• ashworth102680

    (@ashworth102680)


    I’ve run into issues with some wordpress, single-site (not multi-site) databases getting rather large in the past due to too many articles increasing the size, and leaving me with web hosts complaining about “slow queries” in MySQL.

    Anyone else run into this issue with a single site and a ton of content? At this point, it’s becoming a pain in my arse, and I’m willing to consider anything other than crazy expensive hardware or cloud upgrades…mainly because I’ve not been able to monetize the sites to their full potential yet.

    In fact, it’s a large WordPress site that doesn’t get a crazy amount of traffic. So the size of the database is the issue, rather than the need for scaling due to traffic or amount of queries. I welcome all replies, as I’m somewhat lost on this one.

    I’ve been considering HyperDB, SharDB and a host of different options, but I’m honestly not sure what the best solution to this is. Those seem more geared towards multi-site installs, which I’m not, so I’m a bit lost.

    I’ve also checked into query caching plugins, but that doesn’t solve the issue of slow queries…only lessens it.

Viewing 6 replies - 1 through 6 (of 6 total)
  • SharDB is for multisite only. Don’t install it in WP single site.

    Your first stop should be establishing the exact queries that are causing the issue.

    I’ve dealt with a 200mb+ DB which performed well except for a ‘Recent Comments’ widget so the task then became optimising that specific widget.
    If he’d not wanted that widget then there would not have been the problem.
    If he’d not have had a TON of comments made for new posts which were made rapidly and were huge the problem might not have existed.

    So I think you should first find out what is the precise cause and what triggers it.

    Thread Starter ashworth102680

    (@ashworth102680)

    Thanks for the info guys. Appreciate it.

    @mark
    These databases were nearly 1.3GB, which is understandable surrounding the slow queries issue.

    Is there no reliable way to shared your single WP database? I think that’s where I’m hung up. The widgets and plugins were kept to a minimum, which is why I felt like there was nothing else I could do in that situation. I’m trying to learn from it now before experiencing it again.

    As I understand dbs it’s not how big it is, it’s what you are trying to do with it. You do need to know the queries.

    Have you looked at the database itself to determine what tables are the biggest, and if they have unnecessary data in them? I do know the wp_options table can build up with transients.

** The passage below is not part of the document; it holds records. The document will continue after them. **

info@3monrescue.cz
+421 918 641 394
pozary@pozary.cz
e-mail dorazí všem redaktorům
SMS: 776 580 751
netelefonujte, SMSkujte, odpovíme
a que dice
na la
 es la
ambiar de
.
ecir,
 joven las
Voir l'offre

    (stab in the dark there. if you have thousands of posts and tags and categories and comments, well… i dunno what to tell ya.)

    Thread Starter ashworth102680

    (@ashworth102680)

    Yes, we tried clearing out that data in options. Unused tags, etc. The optimization of data and repairing indexes, etc…did all of that. I think it was just the sheer size and how long it took for MySQL to sift through all the data that was causing the slow queries.

Viewing 6 replies - 1 through 6 (of 6 total)
  • The topic ‘Single site, single large database ….scaling?’ is closed to new replies.